* **What you need to do**
Below are lines of data, and only some are wanted. Please repeat exactly those from the line that has "basis. I gave" through the line that has "a past act and".

☆ ☆ ☆ ☆ ☆

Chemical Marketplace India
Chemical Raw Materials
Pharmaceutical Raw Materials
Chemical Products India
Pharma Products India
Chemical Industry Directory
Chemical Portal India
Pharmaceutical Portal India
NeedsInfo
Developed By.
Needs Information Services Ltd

☆ ☆ ☆ ☆ ☆

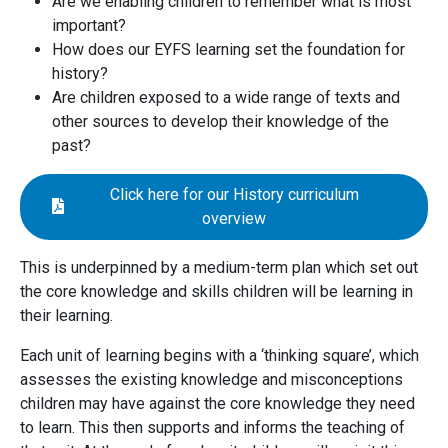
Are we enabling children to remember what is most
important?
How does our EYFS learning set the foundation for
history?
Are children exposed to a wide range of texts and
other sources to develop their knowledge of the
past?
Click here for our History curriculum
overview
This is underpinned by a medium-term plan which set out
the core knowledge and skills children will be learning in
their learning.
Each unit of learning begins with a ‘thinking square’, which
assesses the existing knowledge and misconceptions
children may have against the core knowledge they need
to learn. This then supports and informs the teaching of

☆ ☆ ☆ ☆ ☆

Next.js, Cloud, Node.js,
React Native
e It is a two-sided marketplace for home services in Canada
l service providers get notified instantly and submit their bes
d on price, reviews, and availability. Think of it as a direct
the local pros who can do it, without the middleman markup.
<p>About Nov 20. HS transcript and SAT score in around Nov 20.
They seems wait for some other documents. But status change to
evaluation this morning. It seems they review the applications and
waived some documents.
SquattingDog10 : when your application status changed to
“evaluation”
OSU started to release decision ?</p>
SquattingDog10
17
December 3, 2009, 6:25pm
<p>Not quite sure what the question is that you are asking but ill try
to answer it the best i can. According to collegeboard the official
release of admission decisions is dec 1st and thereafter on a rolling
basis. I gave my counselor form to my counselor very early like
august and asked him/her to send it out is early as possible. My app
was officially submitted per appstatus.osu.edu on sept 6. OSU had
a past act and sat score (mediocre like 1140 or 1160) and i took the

☆ ☆ ☆ ☆ ☆

* **Answer for this exercise**
basis. I gave my counselor form to my counselor very early like
august and asked him/her to send it out is early as possible. My app
was officially submitted per appstatus.osu.edu on sept 6. OSU had
a past act and sat score (mediocre like 1140 or 1160) and i took the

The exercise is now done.